**Goal A**:
Decide whether each statement agrees with the blog post below, answering yes or no and quoting the exact words from the blog post that settle it: (i) The South Korean corvette Cheonan sank in March 2010. (ii) China agreed to the US suggestion that it condemn Pyongyang. (iii) The Chinese military delegation's visit to North Korea lasted four days.
**Goal B**:
Print the part of the blog post below starting with "China is a US" and going on through "through its hoops.".
**Goal C**:
List every person named in the blog post below.

Sunday, October 24, 2010

The US has created China as its Frankenstein monster

China is a US foreign policy created Frankenstein monster. This seemingly unlikely assertion is nowhere better exemplied than in America's approach to North Korea.
Under George W. Bush, Washington came up with a cheap way to hem in Pyongyang so that Kim Jong il could not escape its pressure to primarily abandon North Korea's nuclear programme.
Instead of talking to North Korea, Mr. Bush came up with the idea of letting China do America's dirty work. It didn't dawn on the US president that he had weakened America's dominant position in east Asia with this move.
Today, it is China who calling the shots, and the US jumping through its hoops.
Consider the US's decision to call off joint military exercises in the Yellow Sea. They would be the fourth in a determined series of naval drills as a show of force following the sinking of the South Korean corvette 'Cheonan' in March 2010.
North Korea disclaimed any responsibility and threatened retaliation. It staged its own drills on its own territory. And China rejected the US suggestion that it condemn Pyongyang.
The US and South Korean manoeuvres close to North Korea's territorial waters spilt into the Yellow Sea, which China considered too close for comfort.
Consequently, in September, Beijing undertook live fire naval drills and air exercises as a warning to Washington and Seoul days before another US South Korean display of sabre rattling.
The lesson was not missed in the White House and South Korea's Blue House. To make the point sharper on the eve of the October drills, China has sent a delegation of senior military offficers on a four day visit to North Korea. This display of 'traditional friendship' is a shot across the US and South Korean ostentious displays of military prowess.
Washington and Seoul got the message. They cancelled the planned exercises, and, what's more, Seoul announced that there won't be any more for the rest of 2010.
And thus we see the result of the Bush 'North Korea doctrine'. It is clever by half, and in the end, has diminished Washington's ability to constrain or influence North Korea.

Perfidious Netenyahu

Israel's prime minister Binjamin Netenyahu leads with his right in 'negotiations' with the Palestian Authority. He preaches 'do as I say, not as I do'.
Now, he is calling on the PA to be 'realistic':instead of appealing to the international community, PA president Mahmud Abbas should put life into a moribund peace process which Netenyahu has effectively buried without much fanfare.

**Excerpted records**:

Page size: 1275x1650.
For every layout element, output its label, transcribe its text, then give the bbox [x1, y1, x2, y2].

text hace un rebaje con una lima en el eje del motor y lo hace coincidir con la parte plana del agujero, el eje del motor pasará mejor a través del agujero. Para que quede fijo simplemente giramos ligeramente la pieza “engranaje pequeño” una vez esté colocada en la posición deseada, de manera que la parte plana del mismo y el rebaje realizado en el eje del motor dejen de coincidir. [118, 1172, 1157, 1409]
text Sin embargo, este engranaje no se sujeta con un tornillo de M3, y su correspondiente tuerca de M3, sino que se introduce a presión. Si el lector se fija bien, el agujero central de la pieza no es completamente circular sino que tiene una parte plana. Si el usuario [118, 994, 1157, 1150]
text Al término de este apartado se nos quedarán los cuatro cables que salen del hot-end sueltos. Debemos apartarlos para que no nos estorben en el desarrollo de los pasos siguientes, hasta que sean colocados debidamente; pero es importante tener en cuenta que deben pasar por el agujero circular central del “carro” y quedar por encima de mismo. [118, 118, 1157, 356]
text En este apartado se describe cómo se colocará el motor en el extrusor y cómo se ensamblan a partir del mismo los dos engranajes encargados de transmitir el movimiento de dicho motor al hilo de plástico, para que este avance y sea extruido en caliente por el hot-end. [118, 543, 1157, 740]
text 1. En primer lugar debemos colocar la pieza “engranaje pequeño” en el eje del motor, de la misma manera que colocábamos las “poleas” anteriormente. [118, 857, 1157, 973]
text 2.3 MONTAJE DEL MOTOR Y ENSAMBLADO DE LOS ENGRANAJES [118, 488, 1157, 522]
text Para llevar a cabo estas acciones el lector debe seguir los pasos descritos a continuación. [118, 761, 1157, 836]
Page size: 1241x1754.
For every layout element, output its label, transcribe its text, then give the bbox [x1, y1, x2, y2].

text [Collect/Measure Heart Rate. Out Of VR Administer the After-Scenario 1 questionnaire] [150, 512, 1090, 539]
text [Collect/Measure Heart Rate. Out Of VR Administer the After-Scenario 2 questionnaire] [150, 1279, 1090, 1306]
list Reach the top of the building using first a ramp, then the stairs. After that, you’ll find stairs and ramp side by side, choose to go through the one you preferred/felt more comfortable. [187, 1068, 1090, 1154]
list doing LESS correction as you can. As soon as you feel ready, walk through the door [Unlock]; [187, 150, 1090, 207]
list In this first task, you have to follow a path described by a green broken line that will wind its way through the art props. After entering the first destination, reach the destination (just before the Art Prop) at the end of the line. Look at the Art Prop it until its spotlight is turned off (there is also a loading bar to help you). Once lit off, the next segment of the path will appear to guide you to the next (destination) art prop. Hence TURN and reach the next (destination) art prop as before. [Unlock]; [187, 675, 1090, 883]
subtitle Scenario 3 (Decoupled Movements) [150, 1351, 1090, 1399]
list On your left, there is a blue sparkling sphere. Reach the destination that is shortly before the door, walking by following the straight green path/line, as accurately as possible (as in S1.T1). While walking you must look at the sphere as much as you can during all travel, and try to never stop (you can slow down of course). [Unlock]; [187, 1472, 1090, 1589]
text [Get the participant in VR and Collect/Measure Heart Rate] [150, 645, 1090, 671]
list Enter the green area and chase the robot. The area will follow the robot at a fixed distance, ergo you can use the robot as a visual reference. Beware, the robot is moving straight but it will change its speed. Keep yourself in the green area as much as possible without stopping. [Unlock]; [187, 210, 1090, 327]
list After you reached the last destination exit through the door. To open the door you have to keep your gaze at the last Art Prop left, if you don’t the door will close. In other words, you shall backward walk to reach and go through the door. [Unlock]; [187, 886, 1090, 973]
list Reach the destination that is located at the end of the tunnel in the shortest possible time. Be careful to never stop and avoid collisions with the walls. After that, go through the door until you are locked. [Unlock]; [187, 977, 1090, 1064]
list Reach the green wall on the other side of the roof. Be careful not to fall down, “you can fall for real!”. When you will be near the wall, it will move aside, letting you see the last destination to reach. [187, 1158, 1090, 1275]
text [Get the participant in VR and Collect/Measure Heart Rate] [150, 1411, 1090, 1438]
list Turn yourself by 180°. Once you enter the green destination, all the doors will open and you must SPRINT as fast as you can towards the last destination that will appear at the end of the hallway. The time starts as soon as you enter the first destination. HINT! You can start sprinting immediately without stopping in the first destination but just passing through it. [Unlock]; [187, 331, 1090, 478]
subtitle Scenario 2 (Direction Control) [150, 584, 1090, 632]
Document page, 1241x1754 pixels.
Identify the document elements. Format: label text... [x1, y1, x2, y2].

**Reply A**:
(i) Yes: "the sinking of the South Korean corvette 'Cheonan' in March 2010"
(ii) No: "And China rejected the US suggestion that it condemn Pyongyang."
(iii) Yes: "China has sent a delegation of senior military offficers on a four day visit to North Korea"

**Reply B**:
China is a US foreign policy created Frankenstein monster. This seemingly unlikely assertion is nowhere better exemplied than in America's approach to North Korea.
Under George W. Bush, Washington came up with a cheap way to hem in Pyongyang so that Kim Jong il could not escape its pressure to primarily abandon North Korea's nuclear programme.
Instead of talking to North Korea, Mr. Bush came up with the idea of letting China do America's dirty work. It didn't dawn on the US president that he had weakened America's dominant position in east Asia with this move.
Today, it is China who calling the shots, and the US jumping through its hoops.

**Reply C**:
George W. Bush
Kim Jong il
Binjamin Netenyahu
Mahmud Abbas